● **Task brief**: Only some lines are wanted. Transcribe, exactly, the lines below from the line with "Jeanne M. Zolezzi" up to and including the line with "Re: The West".

● **Material for the task**:
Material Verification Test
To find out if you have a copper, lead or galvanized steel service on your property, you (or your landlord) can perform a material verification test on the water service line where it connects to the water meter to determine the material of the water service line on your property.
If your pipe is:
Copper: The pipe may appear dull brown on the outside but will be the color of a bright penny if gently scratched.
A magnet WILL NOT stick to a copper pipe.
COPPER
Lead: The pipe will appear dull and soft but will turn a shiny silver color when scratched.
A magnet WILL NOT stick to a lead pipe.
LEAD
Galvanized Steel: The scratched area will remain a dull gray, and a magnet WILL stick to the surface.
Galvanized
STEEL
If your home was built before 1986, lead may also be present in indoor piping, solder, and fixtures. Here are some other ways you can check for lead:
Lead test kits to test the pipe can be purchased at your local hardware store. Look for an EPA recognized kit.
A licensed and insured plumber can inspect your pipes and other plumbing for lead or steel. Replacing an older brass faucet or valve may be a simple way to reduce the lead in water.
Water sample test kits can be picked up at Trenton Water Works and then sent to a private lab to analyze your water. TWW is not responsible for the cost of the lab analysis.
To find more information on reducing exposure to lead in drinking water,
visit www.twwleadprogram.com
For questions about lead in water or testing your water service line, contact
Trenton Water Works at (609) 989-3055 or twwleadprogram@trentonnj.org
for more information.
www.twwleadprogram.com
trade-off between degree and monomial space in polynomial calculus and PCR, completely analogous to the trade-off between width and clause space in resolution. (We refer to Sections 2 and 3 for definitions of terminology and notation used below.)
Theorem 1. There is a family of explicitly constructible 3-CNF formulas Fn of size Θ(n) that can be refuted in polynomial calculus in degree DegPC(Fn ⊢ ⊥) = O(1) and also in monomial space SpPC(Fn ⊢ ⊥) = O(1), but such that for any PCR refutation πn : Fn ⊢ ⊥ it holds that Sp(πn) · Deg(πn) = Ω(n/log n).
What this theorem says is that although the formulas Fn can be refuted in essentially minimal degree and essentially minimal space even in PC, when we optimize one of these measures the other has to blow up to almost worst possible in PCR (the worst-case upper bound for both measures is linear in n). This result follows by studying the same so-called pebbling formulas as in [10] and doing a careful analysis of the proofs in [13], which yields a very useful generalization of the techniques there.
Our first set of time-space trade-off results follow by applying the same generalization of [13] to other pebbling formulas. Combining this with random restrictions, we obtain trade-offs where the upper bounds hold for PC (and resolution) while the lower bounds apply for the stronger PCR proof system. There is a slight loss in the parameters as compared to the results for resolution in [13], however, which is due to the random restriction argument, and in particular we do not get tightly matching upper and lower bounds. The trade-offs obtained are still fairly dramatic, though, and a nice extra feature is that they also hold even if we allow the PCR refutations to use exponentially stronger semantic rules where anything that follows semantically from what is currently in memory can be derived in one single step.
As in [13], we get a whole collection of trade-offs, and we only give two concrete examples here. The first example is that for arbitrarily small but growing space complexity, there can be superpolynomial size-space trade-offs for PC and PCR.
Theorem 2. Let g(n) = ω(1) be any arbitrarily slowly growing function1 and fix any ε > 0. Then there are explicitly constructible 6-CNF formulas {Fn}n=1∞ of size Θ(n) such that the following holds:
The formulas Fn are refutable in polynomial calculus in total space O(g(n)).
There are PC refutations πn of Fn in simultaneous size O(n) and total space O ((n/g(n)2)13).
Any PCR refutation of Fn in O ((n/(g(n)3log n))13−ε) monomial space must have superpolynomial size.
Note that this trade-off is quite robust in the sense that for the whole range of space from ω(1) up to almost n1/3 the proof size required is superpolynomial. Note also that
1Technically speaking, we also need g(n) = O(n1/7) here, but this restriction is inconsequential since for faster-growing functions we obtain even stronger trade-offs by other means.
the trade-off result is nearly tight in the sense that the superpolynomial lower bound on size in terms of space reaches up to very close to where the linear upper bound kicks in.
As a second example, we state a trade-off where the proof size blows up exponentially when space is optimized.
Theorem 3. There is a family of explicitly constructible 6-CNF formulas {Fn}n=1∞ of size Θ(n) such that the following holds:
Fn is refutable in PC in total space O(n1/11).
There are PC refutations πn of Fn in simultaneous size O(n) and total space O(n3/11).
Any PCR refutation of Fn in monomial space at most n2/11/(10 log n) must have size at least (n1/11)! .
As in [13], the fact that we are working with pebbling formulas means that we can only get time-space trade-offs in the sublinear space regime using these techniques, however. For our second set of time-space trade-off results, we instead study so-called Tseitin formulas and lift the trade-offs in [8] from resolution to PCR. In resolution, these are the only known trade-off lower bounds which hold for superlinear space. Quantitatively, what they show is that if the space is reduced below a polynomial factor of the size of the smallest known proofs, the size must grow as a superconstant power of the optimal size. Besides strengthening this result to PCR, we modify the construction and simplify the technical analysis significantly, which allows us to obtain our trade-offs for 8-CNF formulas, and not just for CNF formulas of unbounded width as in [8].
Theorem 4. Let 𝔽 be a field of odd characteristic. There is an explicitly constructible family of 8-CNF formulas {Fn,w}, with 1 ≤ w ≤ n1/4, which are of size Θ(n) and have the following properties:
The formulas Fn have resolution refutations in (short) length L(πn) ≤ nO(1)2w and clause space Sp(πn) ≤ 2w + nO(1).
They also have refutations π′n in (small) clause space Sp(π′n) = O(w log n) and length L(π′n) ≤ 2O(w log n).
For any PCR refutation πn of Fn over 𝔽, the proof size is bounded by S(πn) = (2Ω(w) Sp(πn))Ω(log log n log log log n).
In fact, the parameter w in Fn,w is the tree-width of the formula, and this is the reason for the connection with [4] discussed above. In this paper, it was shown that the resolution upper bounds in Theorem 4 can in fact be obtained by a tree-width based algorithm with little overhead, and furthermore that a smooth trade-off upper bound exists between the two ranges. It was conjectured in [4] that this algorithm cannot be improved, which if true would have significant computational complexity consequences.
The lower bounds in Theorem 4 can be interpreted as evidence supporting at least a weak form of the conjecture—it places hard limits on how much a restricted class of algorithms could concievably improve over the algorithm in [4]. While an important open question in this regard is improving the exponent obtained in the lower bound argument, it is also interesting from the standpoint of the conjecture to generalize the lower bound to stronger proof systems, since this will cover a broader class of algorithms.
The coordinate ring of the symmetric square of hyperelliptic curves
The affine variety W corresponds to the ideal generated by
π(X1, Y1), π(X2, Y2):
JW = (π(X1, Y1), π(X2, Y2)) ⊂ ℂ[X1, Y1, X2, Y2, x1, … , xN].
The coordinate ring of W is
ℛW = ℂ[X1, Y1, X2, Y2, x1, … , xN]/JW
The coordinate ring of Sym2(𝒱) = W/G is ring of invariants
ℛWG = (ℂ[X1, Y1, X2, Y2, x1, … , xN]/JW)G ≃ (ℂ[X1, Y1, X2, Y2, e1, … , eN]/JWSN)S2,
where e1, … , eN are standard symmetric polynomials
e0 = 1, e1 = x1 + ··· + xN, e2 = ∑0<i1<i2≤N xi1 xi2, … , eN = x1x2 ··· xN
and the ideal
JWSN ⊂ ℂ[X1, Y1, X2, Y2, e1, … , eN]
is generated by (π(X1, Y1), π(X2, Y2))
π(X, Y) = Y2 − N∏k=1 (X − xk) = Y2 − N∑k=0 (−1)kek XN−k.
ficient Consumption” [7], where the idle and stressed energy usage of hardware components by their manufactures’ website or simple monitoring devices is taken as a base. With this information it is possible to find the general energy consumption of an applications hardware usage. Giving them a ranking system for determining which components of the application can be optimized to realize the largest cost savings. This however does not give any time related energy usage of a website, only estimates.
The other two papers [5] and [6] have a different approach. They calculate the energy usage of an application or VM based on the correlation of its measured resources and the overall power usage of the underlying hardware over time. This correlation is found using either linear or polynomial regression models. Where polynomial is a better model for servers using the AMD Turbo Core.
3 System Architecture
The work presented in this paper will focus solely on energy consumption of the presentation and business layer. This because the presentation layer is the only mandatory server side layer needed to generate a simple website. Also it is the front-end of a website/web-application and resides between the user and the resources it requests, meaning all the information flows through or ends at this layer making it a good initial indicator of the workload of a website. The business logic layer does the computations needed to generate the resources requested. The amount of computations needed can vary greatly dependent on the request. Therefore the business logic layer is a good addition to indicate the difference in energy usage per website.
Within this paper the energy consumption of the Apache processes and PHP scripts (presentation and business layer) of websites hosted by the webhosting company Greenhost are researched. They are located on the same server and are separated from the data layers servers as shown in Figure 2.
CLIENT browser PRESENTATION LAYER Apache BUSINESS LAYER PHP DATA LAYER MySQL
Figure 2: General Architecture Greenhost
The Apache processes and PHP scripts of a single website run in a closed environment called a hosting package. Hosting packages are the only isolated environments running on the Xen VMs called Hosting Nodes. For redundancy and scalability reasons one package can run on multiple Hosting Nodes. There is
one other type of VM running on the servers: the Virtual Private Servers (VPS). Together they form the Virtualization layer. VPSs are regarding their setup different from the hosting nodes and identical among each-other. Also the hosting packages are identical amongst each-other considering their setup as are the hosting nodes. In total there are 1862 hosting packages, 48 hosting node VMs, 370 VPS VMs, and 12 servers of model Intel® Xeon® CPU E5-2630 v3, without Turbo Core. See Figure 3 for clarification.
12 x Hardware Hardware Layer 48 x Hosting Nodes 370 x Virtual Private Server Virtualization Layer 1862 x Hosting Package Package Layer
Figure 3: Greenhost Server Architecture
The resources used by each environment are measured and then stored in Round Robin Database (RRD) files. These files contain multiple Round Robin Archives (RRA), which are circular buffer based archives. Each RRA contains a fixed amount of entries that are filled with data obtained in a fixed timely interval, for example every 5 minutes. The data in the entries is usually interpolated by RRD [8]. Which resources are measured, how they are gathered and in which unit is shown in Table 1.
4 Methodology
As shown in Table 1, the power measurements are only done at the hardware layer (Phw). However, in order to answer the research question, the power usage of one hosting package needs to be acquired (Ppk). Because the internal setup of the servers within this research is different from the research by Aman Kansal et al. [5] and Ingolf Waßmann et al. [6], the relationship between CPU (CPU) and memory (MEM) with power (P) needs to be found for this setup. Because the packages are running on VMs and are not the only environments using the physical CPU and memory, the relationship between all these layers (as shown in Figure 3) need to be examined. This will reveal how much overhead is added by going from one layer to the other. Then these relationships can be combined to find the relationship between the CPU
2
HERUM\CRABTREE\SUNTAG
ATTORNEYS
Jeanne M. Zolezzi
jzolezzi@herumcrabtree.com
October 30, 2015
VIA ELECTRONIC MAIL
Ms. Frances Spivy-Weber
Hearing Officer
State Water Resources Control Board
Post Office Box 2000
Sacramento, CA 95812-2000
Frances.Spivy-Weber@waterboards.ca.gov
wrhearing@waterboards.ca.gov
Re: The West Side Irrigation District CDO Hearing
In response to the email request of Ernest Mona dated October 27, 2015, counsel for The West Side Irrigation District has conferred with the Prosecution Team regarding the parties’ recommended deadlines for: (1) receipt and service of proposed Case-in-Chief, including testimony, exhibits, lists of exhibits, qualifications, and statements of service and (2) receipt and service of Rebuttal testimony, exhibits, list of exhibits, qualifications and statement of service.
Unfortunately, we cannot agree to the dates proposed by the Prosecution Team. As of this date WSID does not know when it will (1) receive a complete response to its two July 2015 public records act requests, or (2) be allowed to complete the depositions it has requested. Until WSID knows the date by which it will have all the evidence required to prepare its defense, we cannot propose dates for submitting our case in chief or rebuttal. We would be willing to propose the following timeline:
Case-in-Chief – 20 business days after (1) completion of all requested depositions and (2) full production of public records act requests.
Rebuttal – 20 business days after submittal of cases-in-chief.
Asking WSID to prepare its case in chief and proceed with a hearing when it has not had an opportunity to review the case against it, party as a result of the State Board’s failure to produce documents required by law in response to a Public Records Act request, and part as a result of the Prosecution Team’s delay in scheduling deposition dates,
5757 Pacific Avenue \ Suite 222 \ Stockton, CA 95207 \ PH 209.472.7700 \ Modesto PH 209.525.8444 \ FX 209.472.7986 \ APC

● **Response to the exercise**:
Jeanne M. Zolezzi
jzolezzi@herumcrabtree.com
October 30, 2015
VIA ELECTRONIC MAIL
Ms. Frances Spivy-Weber
Hearing Officer
State Water Resources Control Board
Post Office Box 2000
Sacramento, CA 95812-2000
Frances.Spivy-Weber@waterboards.ca.gov
wrhearing@waterboards.ca.gov
Re: The West Side Irrigation District CDO Hearing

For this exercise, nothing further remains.